A nephew of Robert Clements, 1st earl of Leitrim, Clements had sat for County Leitrim as a supporter of the government from 1805-18. His father, Henry Theophilus Clements (1734-95), had been a professional soldier who represented County Leitrim and Cavan borough in the Irish parliament from 1769-95, and by 1785 had secured government positions worth £2,400 per annum. His grandfather, Nathaniel Clements (1705-77), had been ‘one of the most prominent politicians’ in Ireland and served as Irish vice-treasurer.
During his first period in Parliament Clements had voted consistently against Catholic claims and enjoyed mixed fortunes as a candidate for several ‘lucrative revenue places’. Having declined a place on the Dublin Castle staff in April 1818, he was narrowly defeated at that year’s general election.
Clements’s younger brother, John Marcus Clements (1789-1833), had sat for County Leitrim as a Tory, 1820-6, 1830-2, and in August 1840 Clements was nominated by leading local Conservatives to a seat at County Cavan after the unexpected retirement of the sitting member, the Hon. Somerset Maxwell.
It was anticipated that Clements would return to the House as ‘a consistent supporter of every measure calculated to resist democracy on the one hand, and Popish aggression on the other’.
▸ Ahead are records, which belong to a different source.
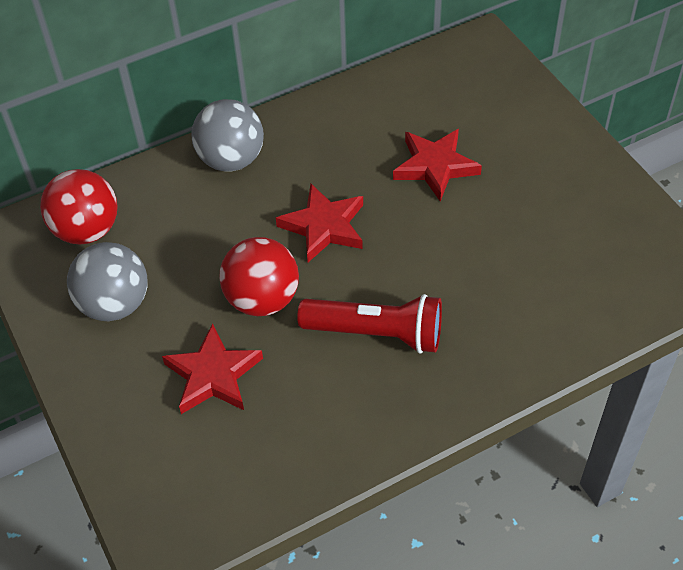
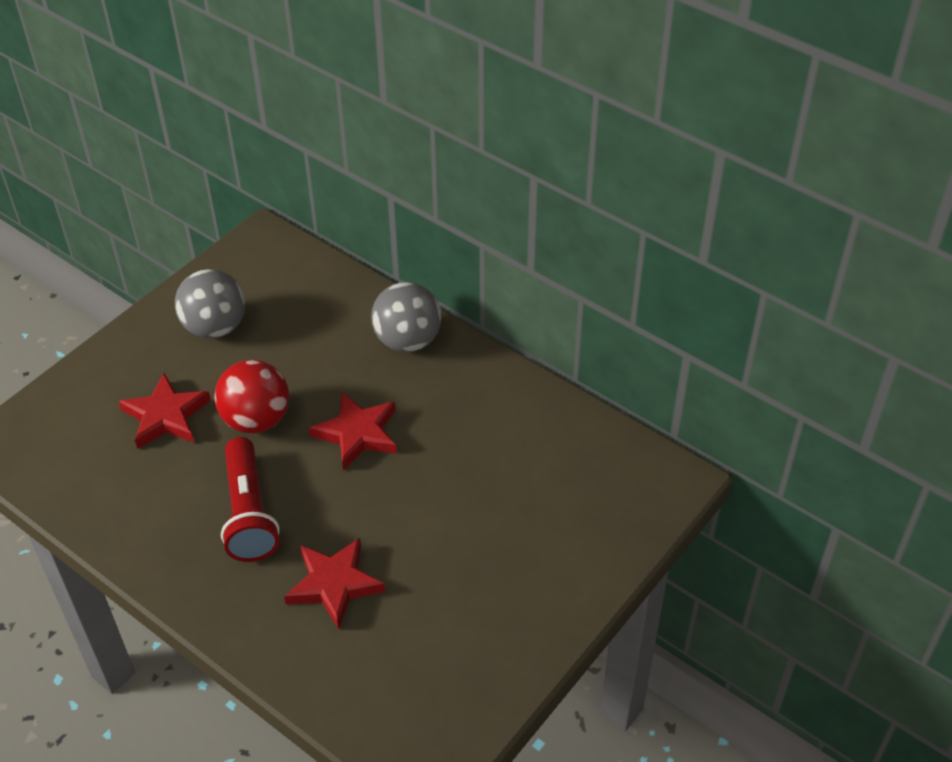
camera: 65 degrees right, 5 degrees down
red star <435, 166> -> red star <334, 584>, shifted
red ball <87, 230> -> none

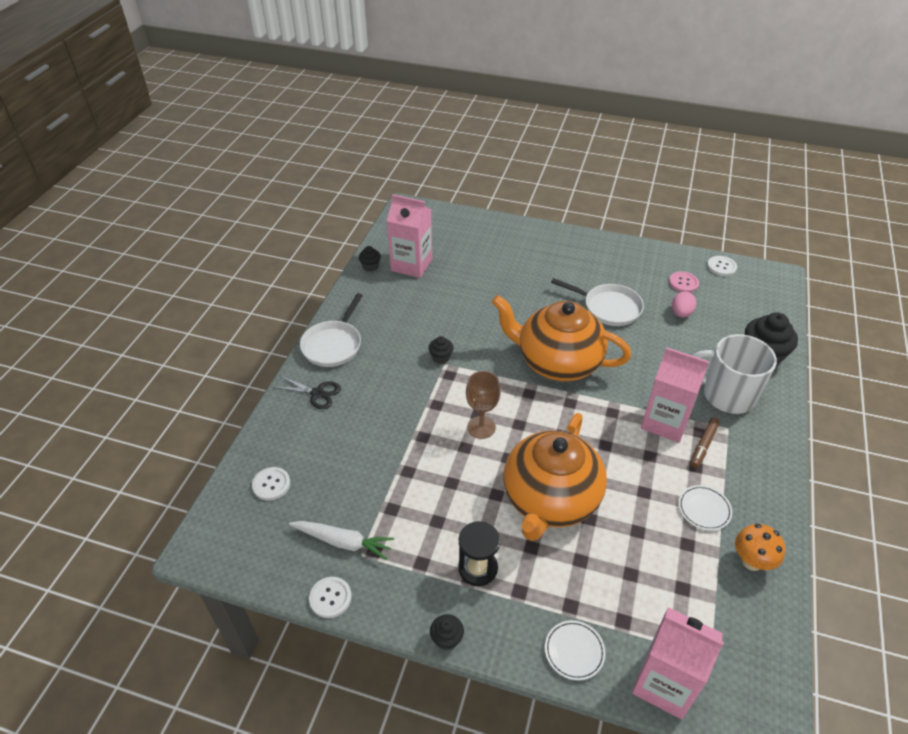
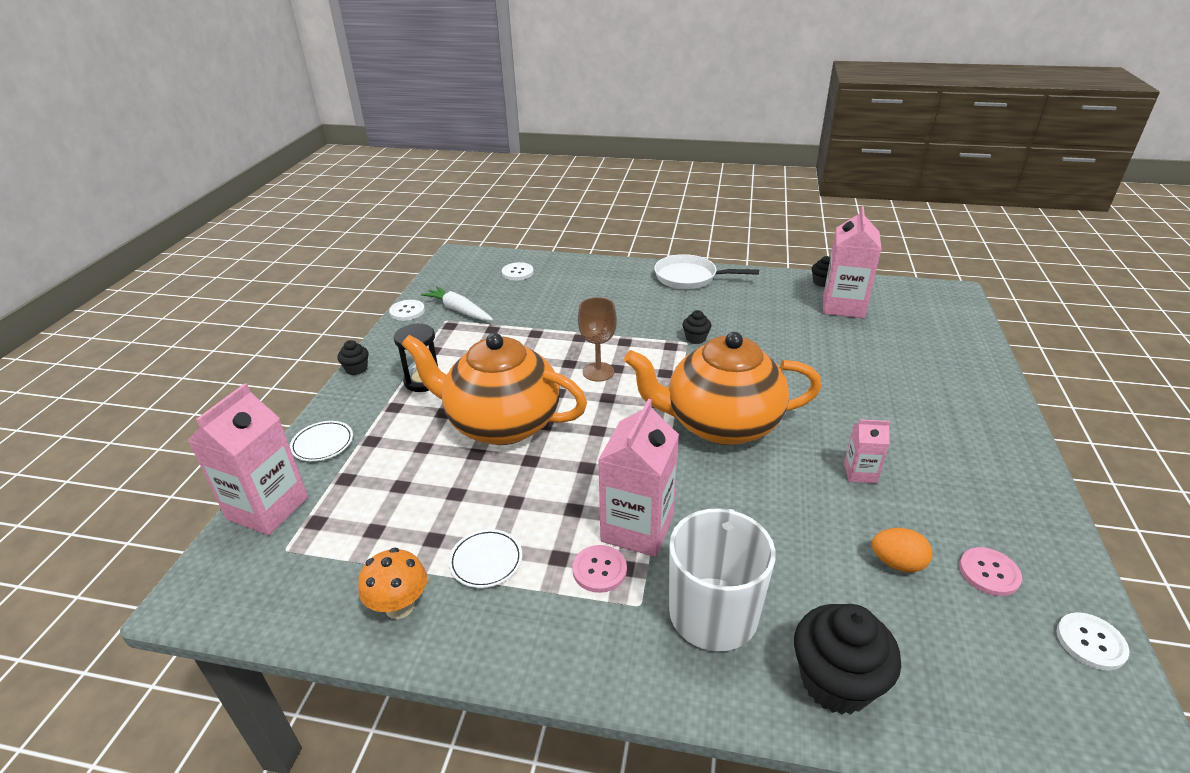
camera: 85 degrees right, 10 degrees down
white pan <608, 308> -> pink carton <860, 473>
pink egg <681, 313> -> orange egg <897, 563>
orange teapot <557, 362> -> orange teapot <720, 424>, 105 degrees counterclockwise
black scissors <317, 393> -> none
brown marker <703, 445> -> pink button <599, 570>
white carrot <343, 542> -> white carrot <459, 310>, 120 degrees clockwise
Clements sat across the House from his kinsman, William Sydney Clements, who represented County Leitrim as a Whig from 1839 until he succeeded as the 3rd earl of Leitrim in 1847.
Clements died suddenly of apoplexy at his Cavan residence in January 1843. He was buried in the family vault at Ashfield Church ‘amid an immense assemblage of the gentry and yeomanry of the county’, the coffin being borne by Lord Farnham and other leading members of the gentry.